[PROBLEM DETAILS] Copy out the text of the lines below word for word, keeping their order and line breaks. Leave out the pictures.

==== ENTRIES SUPPLIED

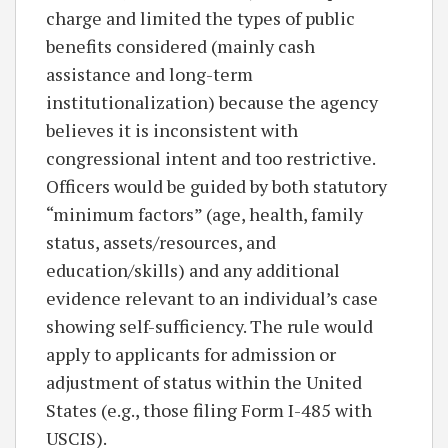
charge and limited the types of public
benefits considered (mainly cash
assistance and long-term
institutionalization) because the agency
believes it is inconsistent with
congressional intent and too restrictive.
Officers would be guided by both statutory
“minimum factors” (age, health, family
status, assets/resources, and
education/skills) and any additional
evidence relevant to an individual’s case
showing self-sufficiency. The rule would
apply to applicants for admission or
adjustment of status within the United
States (e.g., those filing Form I-485 with
USCIS).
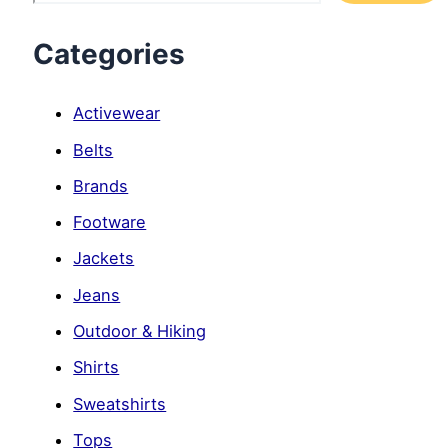
Categories
Activewear
Belts
Brands
Footware
Jackets
Jeans
Outdoor & Hiking
Shirts
Sweatshirts
Tops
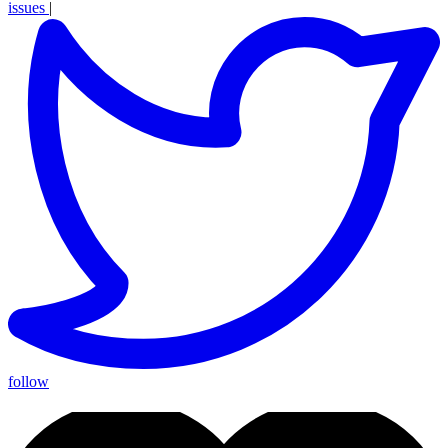
issues
|
follow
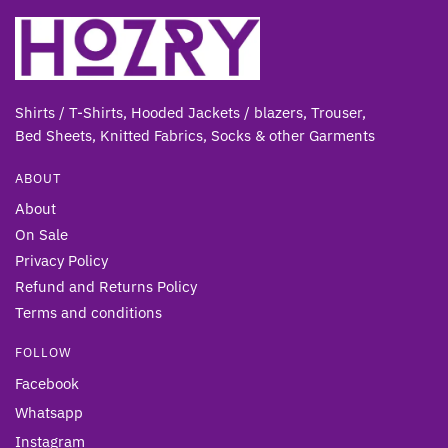
Shirts / T-Shirts, Hooded Jackets / blazers, Trouser,
Bed Sheets, Knitted Fabrics, Socks & other Gar
ments
ABOUT
About
On Sale
Privacy Policy
Refund and Returns Policy
Terms and conditions
FOLLOW
Facebook
Whatsapp
Instagram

========

[RESPONSE AREA]
charge and limited the types of public
benefits considered (mainly cash
assistance and long-term
institutionalization) because the agency
believes it is inconsistent with
congressional intent and too restrictive.
Officers would be guided by both statutory
“minimum factors” (age, health, family
status, assets/resources, and
education/skills) and any additional
evidence relevant to an individual’s case
showing self-sufficiency. The rule would
apply to applicants for admission or
adjustment of status within the United
States (e.g., those filing Form I-485 with
USCIS).
Categories
Activewear
Belts
Brands
Footware
Jackets
Jeans
Outdoor & Hiking
Shirts
Sweatshirts
Tops
issues
|
follow
Shirts / T-Shirts, Hooded Jackets / blazers, Trouser,
Bed Sheets, Knitted Fabrics, Socks & other Gar
ments
ABOUT
About
On Sale
Privacy Policy
Refund and Returns Policy
Terms and conditions
FOLLOW
Facebook
Whatsapp
Instagram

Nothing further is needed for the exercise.